Like Matthew, Luke traces the genealogy of Jesus. However, Matthew traces the ancestry back to Abraham, the father of the Hebrew people, whereas Luke traces the ancestry back to Adam, the father of all humanity, the Savior of the whole world.
- What older members of your family tree do you admire? Why?
- If they are alive, talk with them about their faith and how it impacted their life.
- If they have passed one, research your family history about how they may have come to faith.
Luke outlines the ministry of Jesus in chapters 4-21 that closely follows the Gospel of Mark, though not as closely as Matthew. If Luke and Matthew both used the same Q source, Luke used even more material.
Throughout his gospel, Luke emphasizes the fact that Jesus was a friend not only to Jews but to Samaritans and the outcasts. This includes Jesus sending out the “seventy-two” (chapter 10) to carry the message of the kingdom to different places. Luke wants to make it clear that Jesus’ mission is for all humankind and not just for the Jews.
In Luke alone, we also find several parables: the Good Samaritan (10:23), the rich fool who tore down his barns to build greater ones (12:13-21), the lost coin (15:8-10), the prodigal son (15:11-32), the unjust steward (16:1-13), the rich man and Lazarus (16:19-31), and the Publican and the Pharisee who went to the Temple to pray (18:9-14). Each of these stories illustrates what Luke feels is an essential characteristic of Jesus’ work.

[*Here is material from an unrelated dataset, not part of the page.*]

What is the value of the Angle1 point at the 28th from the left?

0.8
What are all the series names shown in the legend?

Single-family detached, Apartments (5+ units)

Chapter 19 is the well-known story of Zacchaeus, the despised tax collector who climbed a tree in order to see Jesus. In the story, we hear about the conversation that transformed Zaccheaus’ life to the point of giving half of his possessions to the poor. We also see the key verse: “Today, salvation has come to this house… For the Son of Man came to seek and to save what was lost.” (19:9-10)

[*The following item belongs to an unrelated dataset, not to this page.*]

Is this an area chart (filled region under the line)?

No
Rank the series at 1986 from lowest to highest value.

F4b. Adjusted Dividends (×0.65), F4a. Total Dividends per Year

- In what ways does your checkbook record your values as a follower of Jesus?
- If you have ever cheated someone out of money, how can you repay them?
The Gospel concludes by describing the events leading up to the crucifixion. He stresses Jesus’ innocence of any wrongdoing toward either Jews or the Roman government who question His authority. Chapter 22 tells of Judas’ betrayal of Jesus and the Last Supper with the remaining disciples. It details Jesus’ arrest and presentation to Pilate, the Roman governor, who declared Him innocent of any crime yet hands Him over to the Herod who orders the execution. A Roman centurion protests Jesus’ execution, “Surely this was a righteous man.”
Luke provides an account of Jesus’s resurrection and His subsequent meetings with the disciples and others. He joins two men walking to the village of Emmaus, who do not recognize Jesus until he sits at a table and blesses the food they are about to eat. Later, he meets with the disciples in Jerusalem and overcomes their suspicions by showing them His hands and feet. He follows with a farewell discourse to the disciples about what they should do once He ascends back to Heaven.
The sad news is their declarations of Jesus’ innocence and the protests against the execution did not work. The good news is that Jesus died and rose again for our salvation!
God Buddy Focus
As you read Dr. Luke’s Gospel, look for a carefully documented biography of Jesus, the only Perfect Man. Look for the emphasis on Jesus’s relationships with others, in particular, the prominence given to women and the poor. Jesus loved the poor and the needy; in fact, they were a primary focus of His ministry. But He also loved all of us enough to die to save us from ourselves.
Like Luke, your first-hand account about your belief in Jesus as your Savior is indisputable. Look for how Luke emphasizes the idea that all humans are sinners and in need of salvation. It’s good news that we can all share with the spiritually lost and needy.
- What part of Luke’s Gospel touched you most?
- When was the last time you shared your faith with someone who does not believe?